WHAT IS NEEDED - Rewrite the listing below as a JSON list of strings, one string per line and with blank lines omitted, covering only the lines from the line containing "island: Hispaniola" up to and including the line containing "scientific name: Uvularia perfoliata".

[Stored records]
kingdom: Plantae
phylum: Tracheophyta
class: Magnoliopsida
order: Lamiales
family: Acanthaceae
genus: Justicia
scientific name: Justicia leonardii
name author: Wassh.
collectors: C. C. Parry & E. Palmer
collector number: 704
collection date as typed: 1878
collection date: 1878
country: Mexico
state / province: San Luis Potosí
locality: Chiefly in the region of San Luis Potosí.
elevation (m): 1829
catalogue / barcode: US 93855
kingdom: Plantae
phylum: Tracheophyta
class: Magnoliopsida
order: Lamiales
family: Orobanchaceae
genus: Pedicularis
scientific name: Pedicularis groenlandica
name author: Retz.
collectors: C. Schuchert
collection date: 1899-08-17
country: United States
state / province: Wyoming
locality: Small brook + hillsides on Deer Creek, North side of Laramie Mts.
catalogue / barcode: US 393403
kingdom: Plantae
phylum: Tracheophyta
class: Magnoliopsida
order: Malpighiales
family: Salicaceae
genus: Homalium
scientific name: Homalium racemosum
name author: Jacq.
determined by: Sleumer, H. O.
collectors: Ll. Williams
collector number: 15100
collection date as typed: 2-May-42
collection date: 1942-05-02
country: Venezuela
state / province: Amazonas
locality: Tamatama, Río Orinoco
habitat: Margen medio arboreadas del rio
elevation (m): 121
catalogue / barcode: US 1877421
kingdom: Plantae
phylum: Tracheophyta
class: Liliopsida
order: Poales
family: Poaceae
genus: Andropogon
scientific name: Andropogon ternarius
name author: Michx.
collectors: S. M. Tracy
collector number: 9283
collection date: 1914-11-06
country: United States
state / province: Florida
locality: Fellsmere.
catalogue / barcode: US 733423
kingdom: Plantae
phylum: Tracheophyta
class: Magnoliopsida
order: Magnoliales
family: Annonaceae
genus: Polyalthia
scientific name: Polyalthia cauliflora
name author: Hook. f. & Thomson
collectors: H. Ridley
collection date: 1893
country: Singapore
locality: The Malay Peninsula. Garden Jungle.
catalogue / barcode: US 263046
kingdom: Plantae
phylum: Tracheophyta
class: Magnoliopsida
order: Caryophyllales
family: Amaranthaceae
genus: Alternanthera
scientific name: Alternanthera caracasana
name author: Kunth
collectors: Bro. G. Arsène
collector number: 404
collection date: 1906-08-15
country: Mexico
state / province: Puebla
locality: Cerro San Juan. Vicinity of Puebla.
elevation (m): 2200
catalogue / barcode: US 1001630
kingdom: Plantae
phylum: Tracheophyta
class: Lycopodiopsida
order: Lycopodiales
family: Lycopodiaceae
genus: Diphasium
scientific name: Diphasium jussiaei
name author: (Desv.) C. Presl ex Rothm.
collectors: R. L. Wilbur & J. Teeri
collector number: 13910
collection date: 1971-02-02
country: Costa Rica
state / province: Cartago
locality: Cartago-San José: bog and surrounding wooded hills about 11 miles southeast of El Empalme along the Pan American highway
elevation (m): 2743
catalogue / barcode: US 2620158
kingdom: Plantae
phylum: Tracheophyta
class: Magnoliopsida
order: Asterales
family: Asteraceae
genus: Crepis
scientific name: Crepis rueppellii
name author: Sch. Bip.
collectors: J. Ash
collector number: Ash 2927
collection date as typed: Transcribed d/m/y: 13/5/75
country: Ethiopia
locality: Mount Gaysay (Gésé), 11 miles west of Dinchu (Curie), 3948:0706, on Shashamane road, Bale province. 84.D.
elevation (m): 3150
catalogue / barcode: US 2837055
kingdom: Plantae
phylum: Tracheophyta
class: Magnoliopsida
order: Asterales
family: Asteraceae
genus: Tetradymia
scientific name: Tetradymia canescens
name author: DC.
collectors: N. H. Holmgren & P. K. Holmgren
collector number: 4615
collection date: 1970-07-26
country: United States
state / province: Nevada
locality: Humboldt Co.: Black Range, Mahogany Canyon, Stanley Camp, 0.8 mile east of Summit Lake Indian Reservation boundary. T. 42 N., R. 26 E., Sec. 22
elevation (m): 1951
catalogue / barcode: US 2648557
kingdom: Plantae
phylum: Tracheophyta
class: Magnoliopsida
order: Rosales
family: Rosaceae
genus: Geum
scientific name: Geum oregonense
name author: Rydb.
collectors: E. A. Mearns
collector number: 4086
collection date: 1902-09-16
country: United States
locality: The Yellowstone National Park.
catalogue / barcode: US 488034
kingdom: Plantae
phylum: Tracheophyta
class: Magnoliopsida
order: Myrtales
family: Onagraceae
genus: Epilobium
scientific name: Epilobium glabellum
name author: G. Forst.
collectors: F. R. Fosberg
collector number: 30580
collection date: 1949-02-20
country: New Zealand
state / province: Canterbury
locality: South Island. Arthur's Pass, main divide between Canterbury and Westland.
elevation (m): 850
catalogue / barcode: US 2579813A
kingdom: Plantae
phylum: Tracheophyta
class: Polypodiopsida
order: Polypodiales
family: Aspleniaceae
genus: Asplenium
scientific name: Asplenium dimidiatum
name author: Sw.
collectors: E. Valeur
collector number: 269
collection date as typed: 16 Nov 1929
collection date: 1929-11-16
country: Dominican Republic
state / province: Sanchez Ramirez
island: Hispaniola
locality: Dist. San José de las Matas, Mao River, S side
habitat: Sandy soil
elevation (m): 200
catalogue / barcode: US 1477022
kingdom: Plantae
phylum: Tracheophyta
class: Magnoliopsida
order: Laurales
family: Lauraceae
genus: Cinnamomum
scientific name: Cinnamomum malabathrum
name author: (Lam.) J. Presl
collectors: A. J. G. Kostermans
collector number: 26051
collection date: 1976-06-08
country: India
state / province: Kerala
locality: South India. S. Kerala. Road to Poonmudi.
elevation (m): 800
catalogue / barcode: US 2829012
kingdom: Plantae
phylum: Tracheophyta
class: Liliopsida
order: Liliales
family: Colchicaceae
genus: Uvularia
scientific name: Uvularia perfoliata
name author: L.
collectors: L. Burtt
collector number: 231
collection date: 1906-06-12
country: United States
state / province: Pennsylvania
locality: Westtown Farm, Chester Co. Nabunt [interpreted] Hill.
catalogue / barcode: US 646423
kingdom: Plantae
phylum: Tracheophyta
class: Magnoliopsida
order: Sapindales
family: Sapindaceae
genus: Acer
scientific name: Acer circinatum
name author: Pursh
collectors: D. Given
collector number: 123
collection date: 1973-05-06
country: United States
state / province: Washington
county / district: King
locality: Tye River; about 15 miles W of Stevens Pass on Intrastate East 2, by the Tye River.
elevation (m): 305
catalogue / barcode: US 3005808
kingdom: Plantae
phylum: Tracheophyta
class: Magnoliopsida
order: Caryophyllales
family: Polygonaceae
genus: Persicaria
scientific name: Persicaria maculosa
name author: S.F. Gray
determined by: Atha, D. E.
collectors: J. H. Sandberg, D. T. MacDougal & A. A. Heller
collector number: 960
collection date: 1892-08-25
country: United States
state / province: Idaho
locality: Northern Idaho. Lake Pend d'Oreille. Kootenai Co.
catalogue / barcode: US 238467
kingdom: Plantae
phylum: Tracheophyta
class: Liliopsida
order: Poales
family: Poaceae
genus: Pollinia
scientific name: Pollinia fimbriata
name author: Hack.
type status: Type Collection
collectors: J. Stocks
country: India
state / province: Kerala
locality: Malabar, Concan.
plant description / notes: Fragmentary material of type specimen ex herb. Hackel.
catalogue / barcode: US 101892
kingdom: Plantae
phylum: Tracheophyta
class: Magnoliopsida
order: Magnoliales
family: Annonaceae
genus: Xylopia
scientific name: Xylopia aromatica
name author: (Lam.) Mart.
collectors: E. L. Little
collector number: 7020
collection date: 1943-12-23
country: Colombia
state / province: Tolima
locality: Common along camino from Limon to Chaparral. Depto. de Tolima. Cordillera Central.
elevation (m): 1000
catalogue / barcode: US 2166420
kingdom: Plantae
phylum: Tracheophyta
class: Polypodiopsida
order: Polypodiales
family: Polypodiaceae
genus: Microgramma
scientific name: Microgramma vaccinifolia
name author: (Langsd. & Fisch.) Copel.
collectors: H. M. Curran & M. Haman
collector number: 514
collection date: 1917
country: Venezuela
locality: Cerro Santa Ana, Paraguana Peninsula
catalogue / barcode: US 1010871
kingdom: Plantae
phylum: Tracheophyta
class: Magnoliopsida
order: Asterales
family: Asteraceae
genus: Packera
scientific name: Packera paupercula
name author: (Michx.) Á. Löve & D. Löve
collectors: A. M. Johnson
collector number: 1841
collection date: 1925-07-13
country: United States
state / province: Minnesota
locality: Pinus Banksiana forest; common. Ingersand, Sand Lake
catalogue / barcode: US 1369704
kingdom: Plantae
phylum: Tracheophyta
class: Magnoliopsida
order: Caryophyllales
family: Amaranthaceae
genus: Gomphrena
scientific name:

COMPLETE OUTPUT -
[
  "island: Hispaniola",
  "locality: Dist. San José de las Matas, Mao River, S side",
  "habitat: Sandy soil",
  "elevation (m): 200",
  "catalogue / barcode: US 1477022",
  "kingdom: Plantae",
  "phylum: Tracheophyta",
  "class: Magnoliopsida",
  "order: Laurales",
  "family: Lauraceae",
  "genus: Cinnamomum",
  "scientific name: Cinnamomum malabathrum",
  "name author: (Lam.) J. Presl",
  "collectors: A. J. G. Kostermans",
  "collector number: 26051",
  "collection date: 1976-06-08",
  "country: India",
  "state / province: Kerala",
  "locality: South India. S. Kerala. Road to Poonmudi.",
  "elevation (m): 800",
  "catalogue / barcode: US 2829012",
  "kingdom: Plantae",
  "phylum: Tracheophyta",
  "class: Liliopsida",
  "order: Liliales",
  "family: Colchicaceae",
  "genus: Uvularia",
  "scientific name: Uvularia perfoliata"
]